[Entries from a dataset]
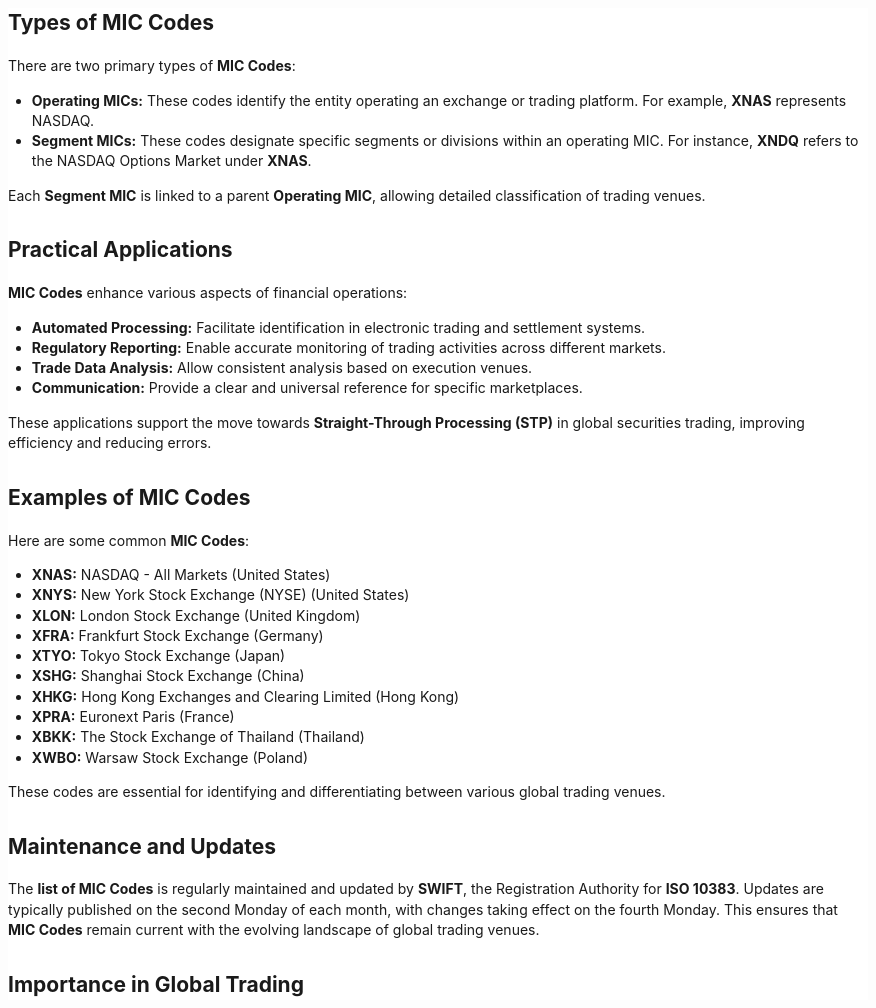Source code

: Types of MIC Codes
------------------

There are two primary types of **MIC Codes**:

* **Operating MICs:** These codes identify the entity operating an exchange or trading platform. For example, **XNAS** represents NASDAQ.
* **Segment MICs:** These codes designate specific segments or divisions within an operating MIC. For instance, **XNDQ** refers to the NASDAQ Options Market under **XNAS**.

Each **Segment MIC** is linked to a parent **Operating MIC**, allowing detailed classification of trading venues.

Practical Applications
----------------------

**MIC Codes** enhance various aspects of financial operations:

* **Automated Processing:** Facilitate identification in electronic trading and settlement systems.
* **Regulatory Reporting:** Enable accurate monitoring of trading activities across different markets.
* **Trade Data Analysis:** Allow consistent analysis based on execution venues.
* **Communication:** Provide a clear and universal reference for specific marketplaces.

These applications support the move towards **Straight-Through Processing (STP)** in global securities trading, improving efficiency and reducing errors.

Examples of MIC Codes
---------------------

Here are some common **MIC Codes**:

* **XNAS:** NASDAQ - All Markets (United States)
* **XNYS:** New York Stock Exchange (NYSE) (United States)
* **XLON:** London Stock Exchange (United Kingdom)
* **XFRA:** Frankfurt Stock Exchange (Germany)
* **XTYO:** Tokyo Stock Exchange (Japan)
* **XSHG:** Shanghai Stock Exchange (China)
* **XHKG:** Hong Kong Exchanges and Clearing Limited (Hong Kong)
* **XPRA:** Euronext Paris (France)
* **XBKK:** The Stock Exchange of Thailand (Thailand)
* **XWBO:** Warsaw Stock Exchange (Poland)

These codes are essential for identifying and differentiating between various global trading venues.

Maintenance and Updates
-----------------------

The **list of MIC Codes** is regularly maintained and updated by **SWIFT**, the Registration Authority for **ISO 10383**. Updates are typically published on the second Monday of each month, with changes taking effect on the fourth Monday. This ensures that **MIC Codes** remain current with the evolving landscape of global trading venues.

Importance in Global Trading
----------------------------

_ACTION ITEM:_ Retype all the entries above without changing a character, and leave the pictures out of your answer.

_ANSWER TO THIS PROBLEM:_
Source code

: Types of MIC Codes
------------------

There are two primary types of **MIC Codes**:

* **Operating MICs:** These codes identify the entity operating an exchange or trading platform. For example, **XNAS** represents NASDAQ.
* **Segment MICs:** These codes designate specific segments or divisions within an operating MIC. For instance, **XNDQ** refers to the NASDAQ Options Market under **XNAS**.

Each **Segment MIC** is linked to a parent **Operating MIC**, allowing detailed classification of trading venues.

Practical Applications
----------------------

**MIC Codes** enhance various aspects of financial operations:

* **Automated Processing:** Facilitate identification in electronic trading and settlement systems.
* **Regulatory Reporting:** Enable accurate monitoring of trading activities across different markets.
* **Trade Data Analysis:** Allow consistent analysis based on execution venues.
* **Communication:** Provide a clear and universal reference for specific marketplaces.

These applications support the move towards **Straight-Through Processing (STP)** in global securities trading, improving efficiency and reducing errors.

Examples of MIC Codes
---------------------

Here are some common **MIC Codes**:

* **XNAS:** NASDAQ - All Markets (United States)
* **XNYS:** New York Stock Exchange (NYSE) (United States)
* **XLON:** London Stock Exchange (United Kingdom)
* **XFRA:** Frankfurt Stock Exchange (Germany)
* **XTYO:** Tokyo Stock Exchange (Japan)
* **XSHG:** Shanghai Stock Exchange (China)
* **XHKG:** Hong Kong Exchanges and Clearing Limited (Hong Kong)
* **XPRA:** Euronext Paris (France)
* **XBKK:** The Stock Exchange of Thailand (Thailand)
* **XWBO:** Warsaw Stock Exchange (Poland)

These codes are essential for identifying and differentiating between various global trading venues.

Maintenance and Updates
-----------------------

The **list of MIC Codes** is regularly maintained and updated by **SWIFT**, the Registration Authority for **ISO 10383**. Updates are typically published on the second Monday of each month, with changes taking effect on the fourth Monday. This ensures that **MIC Codes** remain current with the evolving landscape of global trading venues.

Importance in Global Trading
----------------------------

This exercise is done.